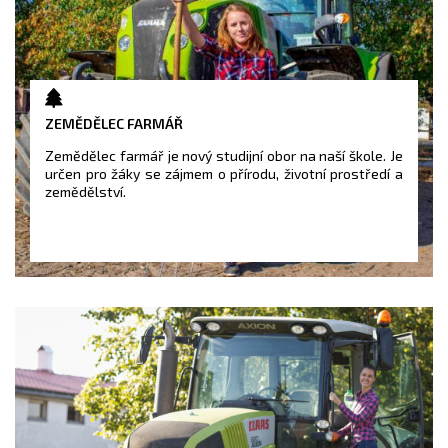
ZEMĚDĚLEC FARMÁŘ
Zemědělec farmář je nový studijní obor na naší škole. Je
určen pro žáky se zájmem o přírodu, životní prostředí a
zemědělství.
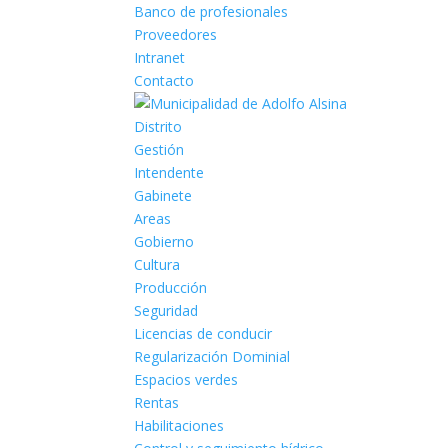
Banco de profesionales
Proveedores
Intranet
Contacto
Distrito
Gestión
Intendente
Gabinete
Areas
Gobierno
Cultura
Producción
Seguridad
Licencias de conducir
Regularización Dominial
Espacios verdes
Rentas
Habilitaciones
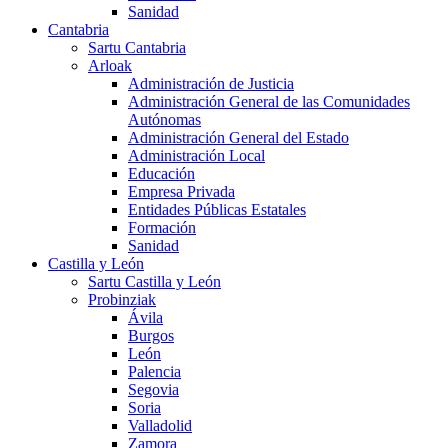
Sanidad
Cantabria
Sartu Cantabria
Arloak
Administración de Justicia
Administración General de las Comunidades
Autónomas
Administración General del Estado
Administración Local
Educación
Empresa Privada
Entidades Públicas Estatales
Formación
Sanidad
Castilla y León
Sartu Castilla y León
Probinziak
Ávila
Burgos
León
Palencia
Segovia
Soria
Valladolid
Zamora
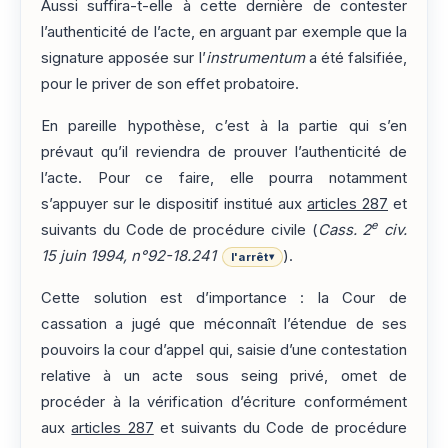
Aussi suffira-t-elle à cette dernière de contester
l’authenticité de l’acte, en arguant par exemple que la
signature apposée sur l’
instrumentum
a été falsifiée,
pour le priver de son effet probatoire.
En pareille hypothèse, c’est à la partie qui s’en
prévaut qu’il reviendra de prouver l’authenticité de
l’acte. Pour ce faire, elle pourra notamment
s’appuyer sur le dispositif institué aux
articles 287
et
e
suivants du Code de procédure civile (
Cass. 2
civ.
15 juin 1994, n°92-18.241
).
l'arrêt
▾
Cette solution est d’importance : la Cour de
cassation a jugé que méconnaît l’étendue de ses
pouvoirs la cour d’appel qui, saisie d’une contestation
relative à un acte sous seing privé, omet de
procéder à la vérification d’écriture conformément
aux
articles 287
et suivants du Code de procédure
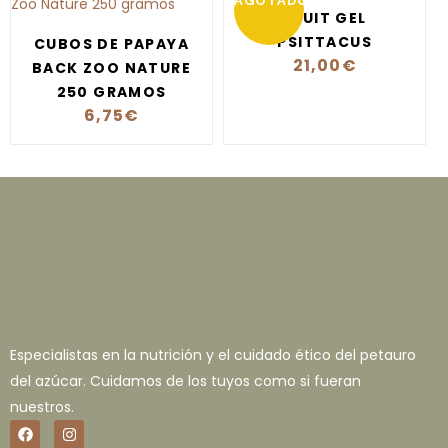
AGOTADO
FRUIT GEL
PSITTACUS
CUBOS DE PAPAYA
21,00
€
BACK ZOO NATURE
250 GRAMOS
6,75
€
Especialistas en la nutrición y el cuidado ético del petauro
del azúcar. Cuidamos de los tuyos como si fueran
nuestros.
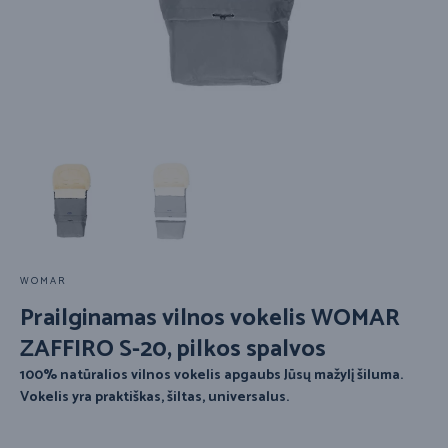
WOMAR
Prailginamas vilnos vokelis WOMAR
ZAFFIRO S-20, pilkos spalvos
100% natūralios vilnos vokelis apgaubs Jūsų mažylį šiluma.
Vokelis yra praktiškas, šiltas, universalus.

**Work task:**
Render the text read from every one of the records above as a JSON list of strings, with one string per line and blank lines omitted. Leave the pictures out of the answer.

**Exercise response:**
[
  "ZEMĚDĚLEC FARMÁŘ",
  "Zemědělec farmář je nový studijní obor na naší škole. Je",
  "určen pro žáky se zájmem o přírodu, životní prostředí a",
  "zemědělství.",
  "Banco de profesionales",
  "Proveedores",
  "Intranet",
  "Contacto",
  "Distrito",
  "Gestión",
  "Intendente",
  "Gabinete",
  "Areas",
  "Gobierno",
  "Cultura",
  "Producción",
  "Seguridad",
  "Licencias de conducir",
  "Regularización Dominial",
  "Espacios verdes",
  "Rentas",
  "Habilitaciones",
  "Sanidad",
  "Cantabria",
  "Sartu Cantabria",
  "Arloak",
  "Administración de Justicia",
  "Administración General de las Comunidades",
  "Autónomas",
  "Administración General del Estado",
  "Administración Local",
  "Educación",
  "Empresa Privada",
  "Entidades Públicas Estatales",
  "Formación",
  "Sanidad",
  "Castilla y León",
  "Sartu Castilla y León",
  "Probinziak",
  "Ávila",
  "Burgos",
  "León",
  "Palencia",
  "Segovia",
  "Soria",
  "Valladolid",
  "Zamora",
  "Aussi suffira-t-elle à cette dernière de contester",
  "l’authenticité de l’acte, en arguant par exemple que la",
  "signature apposée sur l’",
  "instrumentum",
  "a été falsifiée,",
  "pour le priver de son effet probatoire.",
  "En pareille hypothèse, c’est à la partie qui s’en",
  "prévaut qu’il reviendra de prouver l’authenticité de",
  "l’acte. Pour ce faire, elle pourra notamment",
  "s’appuyer sur le dispositif institué aux",
  "articles 287",
  "et",
  "e",
  "suivants du Code de procédure civile (",
  "Cass. 2",
  "civ.",
  "15 juin 1994, n°92-18.241",
  ").",
  "l'arrêt",
  "▾",
  "Cette solution est d’importance : la Cour de",
  "cassation a jugé que méconnaît l’étendue de ses",
  "pouvoirs la cour d’appel qui, saisie d’une contestation",
  "relative à un acte sous seing privé, omet de",
  "procéder à la vérification d’écriture conformément",
  "aux",
  "articles 287",
  "et suivants du Code de procédure",
  "AGOTADO",
  "FRUIT GEL",
  "PSITTACUS",
  "CUBOS DE PAPAYA",
  "21,00",
  "€",
  "BACK ZOO NATURE",
  "250 GRAMOS",
  "6,75",
  "€",
  "Especialistas en la nutrición y el cuidado ético del petauro",
  "del azúcar. Cuidamos de los tuyos como si fueran",
  "nuestros.",
  "WOMAR",
  "Prailginamas vilnos vokelis WOMAR",
  "ZAFFIRO S-20, pilkos spalvos",
  "100% natūralios vilnos vokelis apgaubs Jūsų mažylį šiluma.",
  "Vokelis yra praktiškas, šiltas, universalus."
]